Return undefined to leave the JSON as-is, or return any JSON-serializable value to replace the JSON with a new one.

Visitor options

Every visitor has the following parameters:

NameTypeDescription
jsonanyThe raw JSON as it was authored. Note that tokens may not have $type: [type] declared if they inherit from their parent.
pathstringThe path to a group or token node (e.g. color.neutral.default.100).
astAnyNodeA Momoa AST node as-parsed. This contains lots of metadata like file location, line number, etc. not found in the raw JSON itself.

Visitor types

All the token types are supported:

  • color
  • dimension
  • fontFamily
  • fontWeight
  • duration
  • cubicBezier
  • number
  • link
  • boolean
  • strokeStyle
  • border
  • transition
  • shadow
  • gradient
  • typography
  • (other) for any unknown $type: [type] declarations, they’ll fire the appropriate visitor type (for example, "$type": "radius" which is an invalid token type, would still fire a radius(json, path, ast) callback).

As well as 2 other special types:

  • root (the complete document, at path .)
  • group (individual groups, never the entire document)

Behavior

The visitor always moves top-down (or “depth-first”). What this means is if you had a color.neutral.default.100 token, the visitors would always fire in this order:

  1. root
  2. group color
  3. group color.neutral
  4. group color.neutral.default
  5. color color.neutral.default.100

So you couldn’t, say, transform the value of color.neutral.default.100 in step 5, but try to use it in step 3 in the group color.neutral transform—when that fires, it still has the old value. Traversals don’t re-fire just for efficiency. So when transforming, you’ll have to work with the highest level up that captures what you want to do.

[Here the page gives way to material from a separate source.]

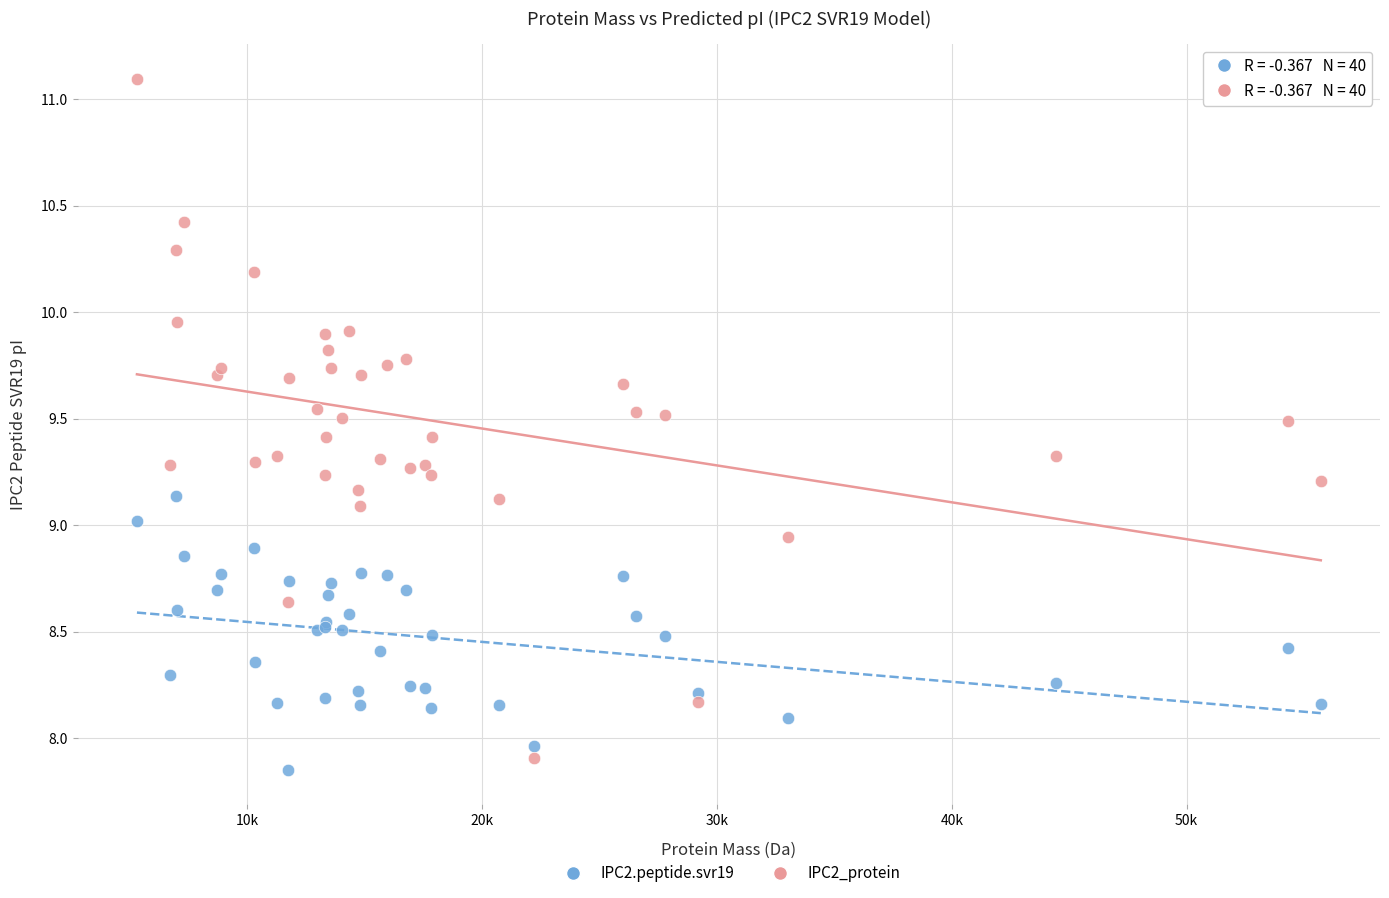

What are all the series names shown in the legend?

IPC2.peptide.svr19, IPC2_protein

The root visitor always fires first, no matter what.

Restrictions / details

  • The input must be valid JSON to start. This API can’t take unparseable JSON and make it parseable.
  • The final result will always be validated. So even if it wasn’t valid DTCG tokens to start, as long as it’s valid after transformation, that’s all that matters.
  • Transforming after alias validation isn’t possible. At that point, the structure has been finalized, so any changes made would be too complex to re-trace.
  • There’s not a way to catch “any token” type. If you want to apply some transformation to all token types, specify each visitor individually and create common functions to call.
  • AST source locations aren’t updated from transformations. For example, any dynamically-injected tokens wouldn’t have any source location whatsoever (this only matters if you’ve built plugins that use AST data).
tip

If you need a more advanced usecase than what the Transform API can deliver, you can always process tokens in multiple passes! For example, you could always simply use parse() to generate a clean, easy-to-work-with tokens object in memory, you could operate on that, and you could re-run it through parse() again.